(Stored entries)
»»

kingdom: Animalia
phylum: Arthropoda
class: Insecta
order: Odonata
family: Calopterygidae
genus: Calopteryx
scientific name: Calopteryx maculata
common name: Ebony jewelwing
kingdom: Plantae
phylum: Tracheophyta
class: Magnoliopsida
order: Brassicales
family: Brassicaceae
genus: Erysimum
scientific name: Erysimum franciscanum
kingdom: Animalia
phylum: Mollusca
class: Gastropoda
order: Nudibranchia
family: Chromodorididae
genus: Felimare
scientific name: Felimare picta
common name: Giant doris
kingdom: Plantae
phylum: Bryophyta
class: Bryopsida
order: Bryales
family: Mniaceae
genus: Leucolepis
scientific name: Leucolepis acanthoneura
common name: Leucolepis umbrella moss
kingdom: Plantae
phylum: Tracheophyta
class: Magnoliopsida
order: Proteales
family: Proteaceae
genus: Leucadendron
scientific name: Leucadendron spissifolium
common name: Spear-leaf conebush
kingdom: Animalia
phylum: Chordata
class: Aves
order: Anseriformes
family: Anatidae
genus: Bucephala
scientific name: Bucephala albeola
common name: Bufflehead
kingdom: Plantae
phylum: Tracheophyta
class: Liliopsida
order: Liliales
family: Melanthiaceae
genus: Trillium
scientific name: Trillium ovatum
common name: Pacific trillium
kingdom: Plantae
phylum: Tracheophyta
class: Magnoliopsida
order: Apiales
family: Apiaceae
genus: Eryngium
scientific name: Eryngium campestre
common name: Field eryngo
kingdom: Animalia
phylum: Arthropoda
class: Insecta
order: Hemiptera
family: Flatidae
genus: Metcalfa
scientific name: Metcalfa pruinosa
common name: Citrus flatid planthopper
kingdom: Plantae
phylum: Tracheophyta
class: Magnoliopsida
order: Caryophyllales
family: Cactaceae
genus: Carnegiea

««

Rewrite all the entries above, replacing each "common name" with "vernacular name" and leaving everything else unchanged.

kingdom: Animalia
phylum: Arthropoda
class: Insecta
order: Odonata
family: Calopterygidae
genus: Calopteryx
scientific name: Calopteryx maculata
vernacular name: Ebony jewelwing
kingdom: Plantae
phylum: Tracheophyta
class: Magnoliopsida
order: Brassicales
family: Brassicaceae
genus: Erysimum
scientific name: Erysimum franciscanum
kingdom: Animalia
phylum: Mollusca
class: Gastropoda
order: Nudibranchia
family: Chromodorididae
genus: Felimare
scientific name: Felimare picta
vernacular name: Giant doris
kingdom: Plantae
phylum: Bryophyta
class: Bryopsida
order: Bryales
family: Mniaceae
genus: Leucolepis
scientific name: Leucolepis acanthoneura
vernacular name: Leucolepis umbrella moss
kingdom: Plantae
phylum: Tracheophyta
class: Magnoliopsida
order: Proteales
family: Proteaceae
genus: Leucadendron
scientific name: Leucadendron spissifolium
vernacular name: Spear-leaf conebush
kingdom: Animalia
phylum: Chordata
class: Aves
order: Anseriformes
family: Anatidae
genus: Bucephala
scientific name: Bucephala albeola
vernacular name: Bufflehead
kingdom: Plantae
phylum: Tracheophyta
class: Liliopsida
order: Liliales
family: Melanthiaceae
genus: Trillium
scientific name: Trillium ovatum
vernacular name: Pacific trillium
kingdom: Plantae
phylum: Tracheophyta
class: Magnoliopsida
order: Apiales
family: Apiaceae
genus: Eryngium
scientific name: Eryngium campestre
vernacular name: Field eryngo
kingdom: Animalia
phylum: Arthropoda
class: Insecta
order: Hemiptera
family: Flatidae
genus: Metcalfa
scientific name: Metcalfa pruinosa
vernacular name: Citrus flatid planthopper
kingdom: Plantae
phylum: Tracheophyta
class: Magnoliopsida
order: Caryophyllales
family: Cactaceae
genus: Carnegiea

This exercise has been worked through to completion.